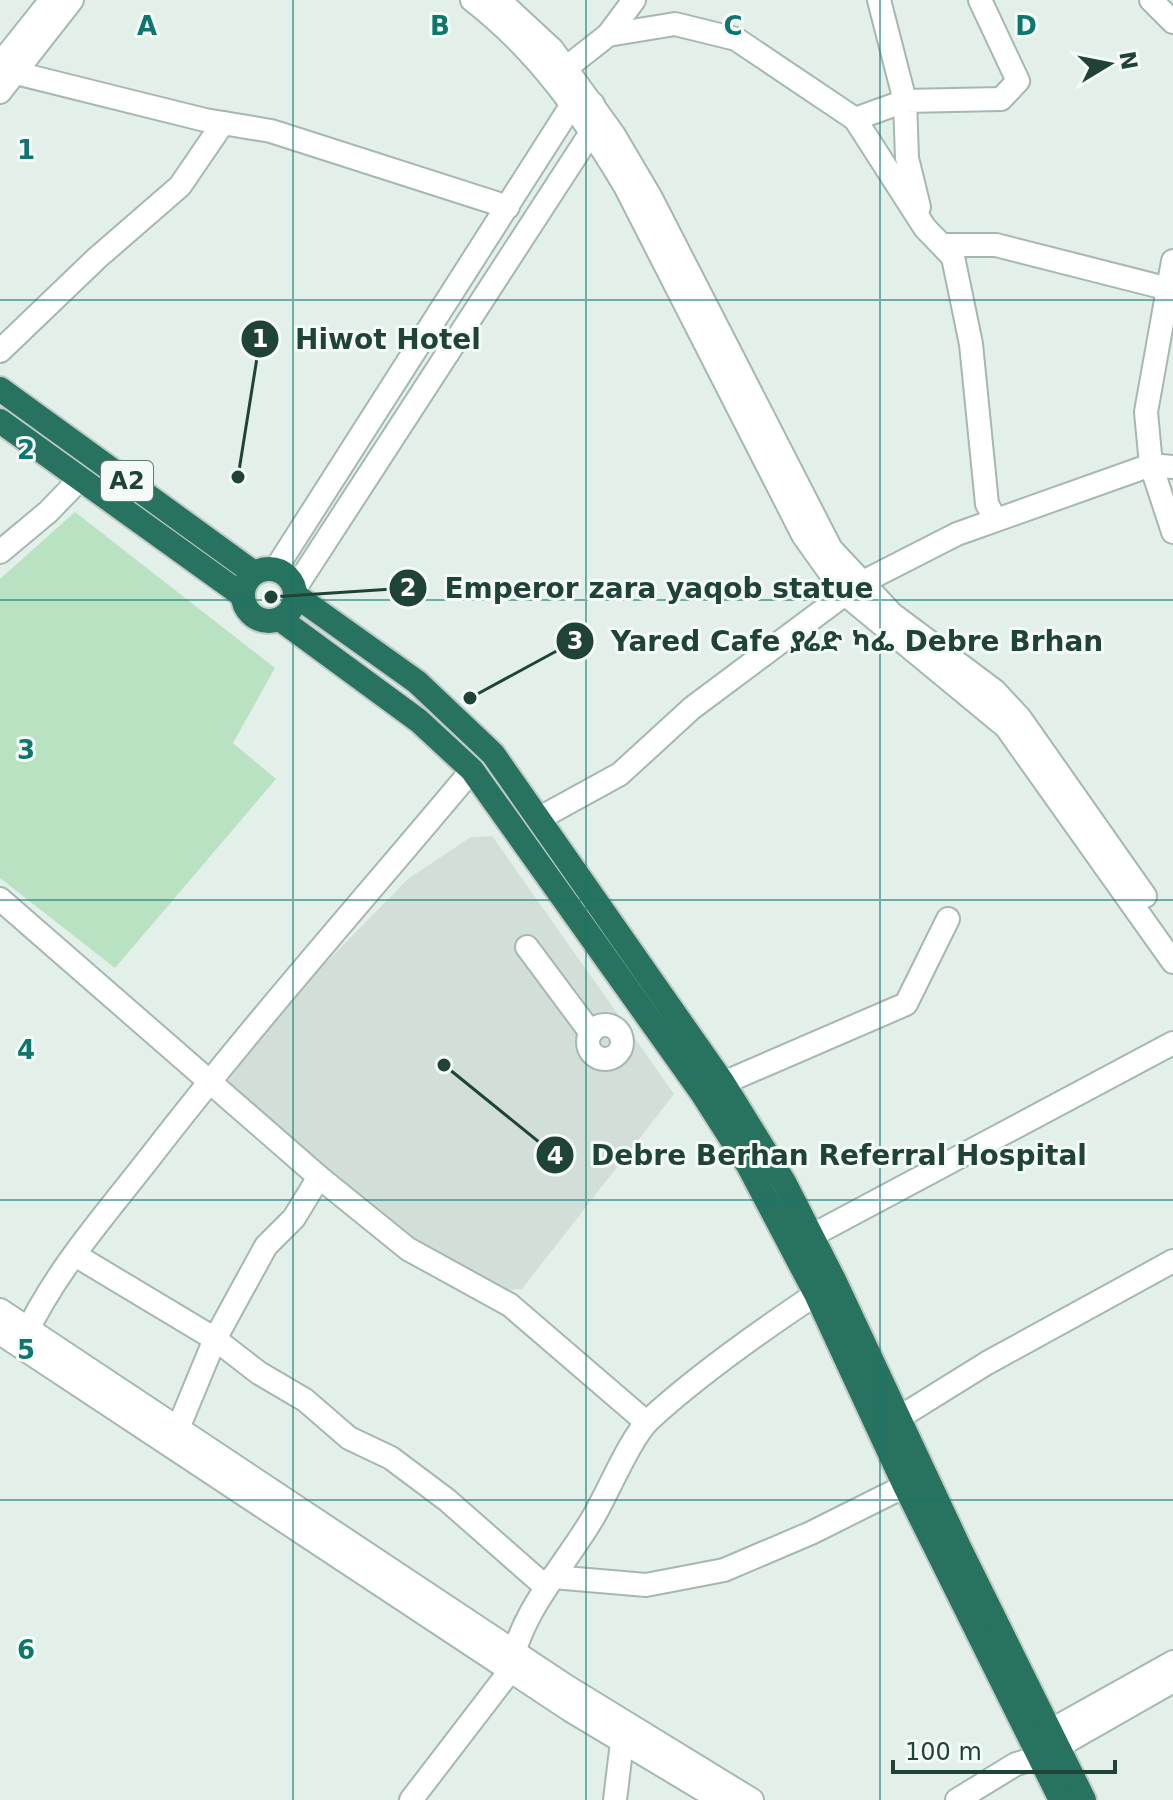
<svg xmlns="http://www.w3.org/2000/svg" width="1173" height="1800" viewBox="0 0 1173 1800" font-family="'DejaVu Sans','Noto Sans Ethiopic',sans-serif">
<style>
.built{fill:#d1dfd8}
.green{fill:#b9e2c3}
.lines{fill:none;stroke-linecap:round;stroke-linejoin:round}
.minor-casing{stroke:#a5b8b0;stroke-width:26}
.highway-casing{stroke:#c1cac7;stroke-width:28}
.minor{stroke:#fff;stroke-width:22}
.highway{stroke:#287360;stroke-width:24}
.grid{fill:none;stroke:#0f766e;stroke-width:2;stroke-opacity:0.55}
.labels{text-anchor:middle;stroke-width:6;stroke-linejoin:round;paint-order:stroke}
.shield{fill:#f4faf7;stroke:#607a71;stroke-width:2}
.shield-label{font-size:24px;font-weight:bold;fill:#204338}
.grid-label{font-size:26px;text-anchor:middle;font-weight:bold;fill:#0f766e;stroke:#f4faf7;stroke-width:6;stroke-linejoin:round;paint-order:stroke}
.leader{fill:none;stroke:#204338;stroke-width:3}
.callout-dot{fill:#204338;stroke:#f4faf7;stroke-width:3}
.mark-label{font-size:24px;text-anchor:middle;font-weight:bold;fill:#fff}
.callout-label{font-size:28px;text-anchor:middle;font-weight:bold;fill:#204338;stroke:#f4faf7;stroke-width:6;stroke-linejoin:round;paint-order:stroke}
</style>
<rect width="100%" height="100%" fill="#e3efe9"/>
<polygon class="built" points="492,836 674,1094 522,1289 498,1290 446,1262 361,1200 221,1081 295,994 408,879 471,837"/>
<polygon class="green" points="75,512 275,668 233,743 276,779 115,968 0,878 0,579"/>
<g class="lines">
<g class="minor-casing">
<g id="minor">
<path d="M472 0C538 51 583 116 625 186L803 535 845 594 1006 727 1173 962"/>
<polyline points="499,0 552,49 614,135 650,196 831,549 892,614 995,691 1020,718 1145,896"/>
<polyline points="1151,0 1173,22"/>
<polyline points="608,35 634,0"/>
<polyline points="0,64 51,0"/>
<polyline points="0,69 205,120 271,131 508,207"/>
<polyline points="557,75 608,35 675,24 736,39 855,119 925,228 953,257 971,344 987,504 995,519"/>
<polyline points="0,92 72,0"/>
<polyline points="855,119 905,101 879,0"/>
<polyline points="919,207 907,158 905,101 1001,99 1018,81 980,0"/>
<polyline points="942,245 996,245 1173,290"/>
<polyline points="1173,261 1146,412 1151,465 1173,532"/>
<polyline points="0,351 97,258 180,186 223,123"/>
<polyline points="0,552 48,512 79,480"/>
<polyline points="275,570 573,103 593,104 592,131 294,590"/>
<polyline points="540,818 620,774 692,708 857,585 957,534 1151,465 1173,467"/>
<polyline points="0,899 319,1177 294,1218 266,1246 215,1339 179,1426"/>
<polyline points="527,947 591,1033"/>
<circle cx="605" cy="1042" r="17"/>
<polyline points="707,1090 906,1004 948,919"/>
<polyline points="319,1177 408,1249 510,1305 646,1422"/>
<polyline points="796,1244 1173,1043"/>
<polyline points="75,1255 215,1339 259,1373 305,1400 349,1438 391,1458 447,1500 546,1587"/>
<polyline points="0,1310 566,1686 752,1800"/>
<polyline points="0,1333 570,1710 720,1800"/>
<path d="M23 1340C54 1272 106 1214 151 1156 253 1024 365 898 472 770"/>
<polyline points="900,1417 987,1363 1173,1261"/>
<polyline points="553,1577 646,1585 724,1570 811,1533 905,1486"/>
<polyline points="1037,1738 1173,1662"/>
<path d="M411 1800 510 1671C519 1612 565 1566 594 1516 608 1492 631 1437 649 1420 699 1374 759 1332 816 1294"/>
<polyline points="615,1800 622,1742"/>
<polyline points="957,1800 1016,1764 1040,1757 1173,1681"/>
</g>
</g>
<g class="highway-casing">
<g id="highway">
<polyline points="0,389 254,573"/>
<polyline points="0,421 242,595"/>
<circle cx="269" cy="595" r="26"/>
<polyline points="295,595 417,682 493,754 723,1083 784,1182 835,1282 959,1547 1084,1800"/>
<polyline points="280,619 419,721 472,770 702,1093 748,1165 816,1294 905,1486 1061,1800"/>
</g>
</g>
<use href="#minor" class="minor"/>
<use href="#highway" class="highway"/>
</g>
<path class="grid" d="M293 0V1800M586 0V1800M880 0V1800M0 300H1173M0 600H1173M0 900H1173M0 1200H1173M0 1500H1173"/>
<g class="labels">
<rect class="shield" x="101" y="461" width="52" height="40" rx="6"/>
<g class="shield-label">
<text x="127" y="489">A2</text>
</g>
</g>
<g class="grid-label">
<text x="147" y="35">A</text>
<text x="440" y="35">B</text>
<text x="733" y="35">C</text>
<text x="1026" y="35">D</text>
<text x="26" y="159">1</text>
<text x="26" y="459">2</text>
<text x="26" y="759">3</text>
<text x="26" y="1059">4</text>
<text x="26" y="1359">5</text>
<text x="26" y="1659">6</text>
</g>
<path class="leader" d="M238 477L260 339M271 597L408 588M470 698L575 641M444 1065L555 1155"/>
<g class="callout-dot">
<circle cx="238" cy="477" r="8"/>
<circle cx="271" cy="597" r="8"/>
<circle cx="470" cy="698" r="8"/>
<circle cx="444" cy="1065" r="8"/>
<circle cx="260" cy="339" r="20"/>
<circle cx="408" cy="588" r="20"/>
<circle cx="575" cy="641" r="20"/>
<circle cx="555" cy="1155" r="20"/>
</g>
<g class="mark-label">
<text x="260" y="347">1</text>
<text x="408" y="596">2</text>
<text x="575" y="649">3</text>
<text x="555" y="1164">4</text>
</g>
<g class="callout-label">
<text x="388" y="349">Hiwot Hotel</text>
<text x="659" y="598">Emperor zara yaqob statue</text>
<text x="857" y="651">Yared Cafe ያሬድ ካፌ Debre Brhan</text>
<text x="839" y="1165">Debre Berhan Referral Hospital</text>
</g>
<g transform="translate(1109 64) rotate(80)" stroke="#f4faf7" stroke-width="6" paint-order="stroke">
<path d="M0-6L14 30L0 20L-14 30Z" fill="#204338"/>
<text y="-12" font-size="22" font-weight="bold" text-anchor="middle" fill="#204338">N</text>
</g>
<path d="M893 1760v12h222v-12" fill="none" stroke="#204338" stroke-width="4"/>
<text x="905" y="1760" font-size="24" fill="#204338" stroke="#f4faf7" stroke-width="6" paint-order="stroke">100 m</text>
</svg>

What to work on:
The answer is the whole listing retyped exactly, with pictures omitted.

Answer to this task:
<svg xmlns="http://www.w3.org/2000/svg" width="1173" height="1800" viewBox="0 0 1173 1800" font-family="'DejaVu Sans','Noto Sans Ethiopic',sans-serif">
<style>
.built{fill:#d1dfd8}
.green{fill:#b9e2c3}
.lines{fill:none;stroke-linecap:round;stroke-linejoin:round}
.minor-casing{stroke:#a5b8b0;stroke-width:26}
.highway-casing{stroke:#c1cac7;stroke-width:28}
.minor{stroke:#fff;stroke-width:22}
.highway{stroke:#287360;stroke-width:24}
.grid{fill:none;stroke:#0f766e;stroke-width:2;stroke-opacity:0.55}
.labels{text-anchor:middle;stroke-width:6;stroke-linejoin:round;paint-order:stroke}
.shield{fill:#f4faf7;stroke:#607a71;stroke-width:2}
.shield-label{font-size:24px;font-weight:bold;fill:#204338}
.grid-label{font-size:26px;text-anchor:middle;font-weight:bold;fill:#0f766e;stroke:#f4faf7;stroke-width:6;stroke-linejoin:round;paint-order:stroke}
.leader{fill:none;stroke:#204338;stroke-width:3}
.callout-dot{fill:#204338;stroke:#f4faf7;stroke-width:3}
.mark-label{font-size:24px;text-anchor:middle;font-weight:bold;fill:#fff}
.callout-label{font-size:28px;text-anchor:middle;font-weight:bold;fill:#204338;stroke:#f4faf7;stroke-width:6;stroke-linejoin:round;paint-order:stroke}
</style>
<rect width="100%" height="100%" fill="#e3efe9"/>
<polygon class="built" points="492,836 674,1094 522,1289 498,1290 446,1262 361,1200 221,1081 295,994 408,879 471,837"/>
<polygon class="green" points="75,512 275,668 233,743 276,779 115,968 0,878 0,579"/>
<g class="lines">
<g class="minor-casing">
<g id="minor">
<path d="M472 0C538 51 583 116 625 186L803 535 845 594 1006 727 1173 962"/>
<polyline points="499,0 552,49 614,135 650,196 831,549 892,614 995,691 1020,718 1145,896"/>
<polyline points="1151,0 1173,22"/>
<polyline points="608,35 634,0"/>
<polyline points="0,64 51,0"/>
<polyline points="0,69 205,120 271,131 508,207"/>
<polyline points="557,75 608,35 675,24 736,39 855,119 925,228 953,257 971,344 987,504 995,519"/>
<polyline points="0,92 72,0"/>
<polyline points="855,119 905,101 879,0"/>
<polyline points="919,207 907,158 905,101 1001,99 1018,81 980,0"/>
<polyline points="942,245 996,245 1173,290"/>
<polyline points="1173,261 1146,412 1151,465 1173,532"/>
<polyline points="0,351 97,258 180,186 223,123"/>
<polyline points="0,552 48,512 79,480"/>
<polyline points="275,570 573,103 593,104 592,131 294,590"/>
<polyline points="540,818 620,774 692,708 857,585 957,534 1151,465 1173,467"/>
<polyline points="0,899 319,1177 294,1218 266,1246 215,1339 179,1426"/>
<polyline points="527,947 591,1033"/>
<circle cx="605" cy="1042" r="17"/>
<polyline points="707,1090 906,1004 948,919"/>
<polyline points="319,1177 408,1249 510,1305 646,1422"/>
<polyline points="796,1244 1173,1043"/>
<polyline points="75,1255 215,1339 259,1373 305,1400 349,1438 391,1458 447,1500 546,1587"/>
<polyline points="0,1310 566,1686 752,1800"/>
<polyline points="0,1333 570,1710 720,1800"/>
<path d="M23 1340C54 1272 106 1214 151 1156 253 1024 365 898 472 770"/>
<polyline points="900,1417 987,1363 1173,1261"/>
<polyline points="553,1577 646,1585 724,1570 811,1533 905,1486"/>
<polyline points="1037,1738 1173,1662"/>
<path d="M411 1800 510 1671C519 1612 565 1566 594 1516 608 1492 631 1437 649 1420 699 1374 759 1332 816 1294"/>
<polyline points="615,1800 622,1742"/>
<polyline points="957,1800 1016,1764 1040,1757 1173,1681"/>
</g>
</g>
<g class="highway-casing">
<g id="highway">
<polyline points="0,389 254,573"/>
<polyline points="0,421 242,595"/>
<circle cx="269" cy="595" r="26"/>
<polyline points="295,595 417,682 493,754 723,1083 784,1182 835,1282 959,1547 1084,1800"/>
<polyline points="280,619 419,721 472,770 702,1093 748,1165 816,1294 905,1486 1061,1800"/>
</g>
</g>
<use href="#minor" class="minor"/>
<use href="#highway" class="highway"/>
</g>
<path class="grid" d="M293 0V1800M586 0V1800M880 0V1800M0 300H1173M0 600H1173M0 900H1173M0 1200H1173M0 1500H1173"/>
<g class="labels">
<rect class="shield" x="101" y="461" width="52" height="40" rx="6"/>
<g class="shield-label">
<text x="127" y="489">A2</text>
</g>
</g>
<g class="grid-label">
<text x="147" y="35">A</text>
<text x="440" y="35">B</text>
<text x="733" y="35">C</text>
<text x="1026" y="35">D</text>
<text x="26" y="159">1</text>
<text x="26" y="459">2</text>
<text x="26" y="759">3</text>
<text x="26" y="1059">4</text>
<text x="26" y="1359">5</text>
<text x="26" y="1659">6</text>
</g>
<path class="leader" d="M238 477L260 339M271 597L408 588M470 698L575 641M444 1065L555 1155"/>
<g class="callout-dot">
<circle cx="238" cy="477" r="8"/>
<circle cx="271" cy="597" r="8"/>
<circle cx="470" cy="698" r="8"/>
<circle cx="444" cy="1065" r="8"/>
<circle cx="260" cy="339" r="20"/>
<circle cx="408" cy="588" r="20"/>
<circle cx="575" cy="641" r="20"/>
<circle cx="555" cy="1155" r="20"/>
</g>
<g class="mark-label">
<text x="260" y="347">1</text>
<text x="408" y="596">2</text>
<text x="575" y="649">3</text>
<text x="555" y="1164">4</text>
</g>
<g class="callout-label">
<text x="388" y="349">Hiwot Hotel</text>
<text x="659" y="598">Emperor zara yaqob statue</text>
<text x="857" y="651">Yared Cafe ያሬድ ካፌ Debre Brhan</text>
<text x="839" y="1165">Debre Berhan Referral Hospital</text>
</g>
<g transform="translate(1109 64) rotate(80)" stroke="#f4faf7" stroke-width="6" paint-order="stroke">
<path d="M0-6L14 30L0 20L-14 30Z" fill="#204338"/>
<text y="-12" font-size="22" font-weight="bold" text-anchor="middle" fill="#204338">N</text>
</g>
<path d="M893 1760v12h222v-12" fill="none" stroke="#204338" stroke-width="4"/>
<text x="905" y="1760" font-size="24" fill="#204338" stroke="#f4faf7" stroke-width="6" paint-order="stroke">100 m</text>
</svg>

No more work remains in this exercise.